- Reign: 1825 - 1834
- Predecessor: ʽAbd ar-Rahman ibn Muhammad
- Successor: Abu Bakr II ibn ʽAbd al-Munan
- Born: 1790s Harar-Gey
- Died: 1834 Harar-Gey
- Dynasty: Ali ibn Dawud Dynasty
- Religion: Sunni Islam

= ʽAbd al-Karim ibn Muhammad =

`Abd al-Karim ibn Abu Bakr was the Emir of Harar, Ethiopia (1825 - 1834). According to the British explorer Richard F. Burton, he was the brother of `Abd ar-Rahman ibn Muhammad.

On the death of his brother, Emir Ahmad II ibn Muhammad, `Abd al-Karim and his other brother `Abd ar-Rahman quarreled over who would succeed, and `Abd ar-Rahman gained the throne first with the help of the Babille Oromo who dwelled to the east of Harar.

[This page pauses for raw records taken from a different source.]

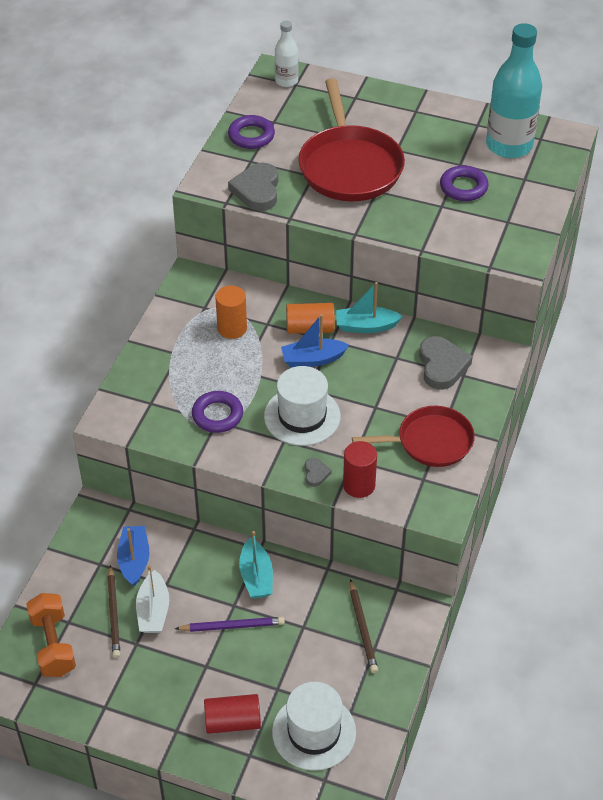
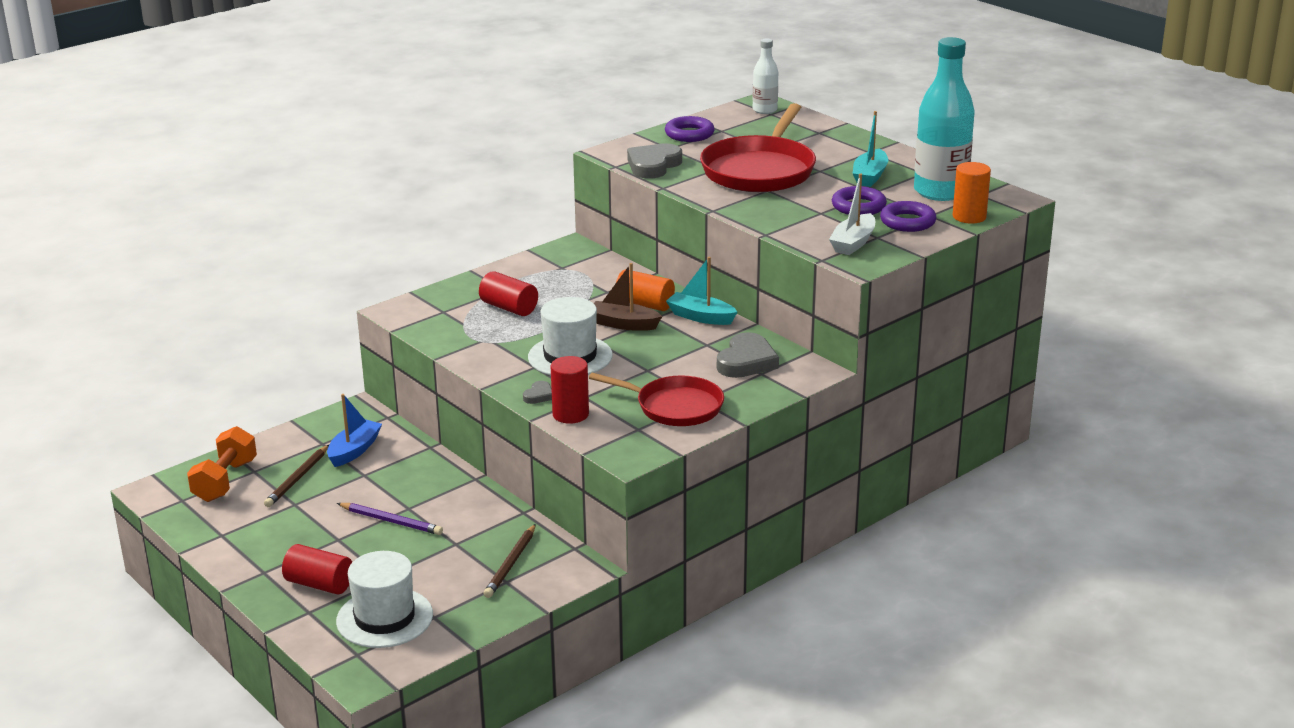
camera: 30 degrees right, 20 degrees down
white boat [136,565,169,633] -> white boat moved to [829,174,875,255]
purple ring [192,391,243,433] -> purple ring moved to [880,201,936,232]
orange cylinder [215,285,247,339] -> orange cylinder moved to [953,162,991,224]
turquoise boat [239,531,273,599] -> turquoise boat moved to [852,111,888,187]
blue boat [281,314,349,368] -> brown boat [594,263,662,331]
none -> red cylinder [479,271,538,316]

However, while returning from an unsuccessful campaign to extract tribute from the Ala Oromo in 1825, he was betrayed to these people and `Abd al-Karim made himself Emir. Abd al-Rahman appealed for help from his Babille allies, who helped him resist his deposition. In the end, `Abd ar-Rahman was deposed and forty villages are listed as having been destroyed by the Oromo to the north, west and south of Harar, as well as in Babille country during this civil war.

According to Richard F. Burton, `Abd al-Karim had recruited 60 or 70 Arab matchlockmen, under one Haydar Assal the Auliki, to wage war against the neighboring Oromo who were threatening Harar. However, the battle went against the Harari and the Arab mercenaries, the latter suffering twenty casualties before retreating within the walls of the city. The Oromo managed to enter Harar, captured both `Abd al-Karim and `Abd ar-Rahman, and aided by the inhabitants of the city attempted to slaughter the remaining Arab mercenaries. "These, however," writes Burton, "defended themselves gallantly, and would have crowned the son of Abd al-Rahman, had he not in fear declined the dignity; they then drew their pay, and marched with all the honours of war to Zeila." R.A. Caulk explains that this was a garbled version of the fraternal battle for the throne.

According to Harari tradition, the reign of `Abd al-Karim was a golden age. "Abd al-Karim is popularly depicted as a
wise and just ruler and a militant proselytizer of the Oromo," writes Caulk. "He made himself so respected outside the walls, it is claimed, that the Qottu regularly paid their taxes and even the leaders of the independent Oromo gave ready redress for all injuries done to the townspeople."

According to Caulk, having no son he married his eldest daughter Fatima to the son of his brother Abd al-Mannan (who was his prisoner), Abu Bakr, whom he also made his heir and successor.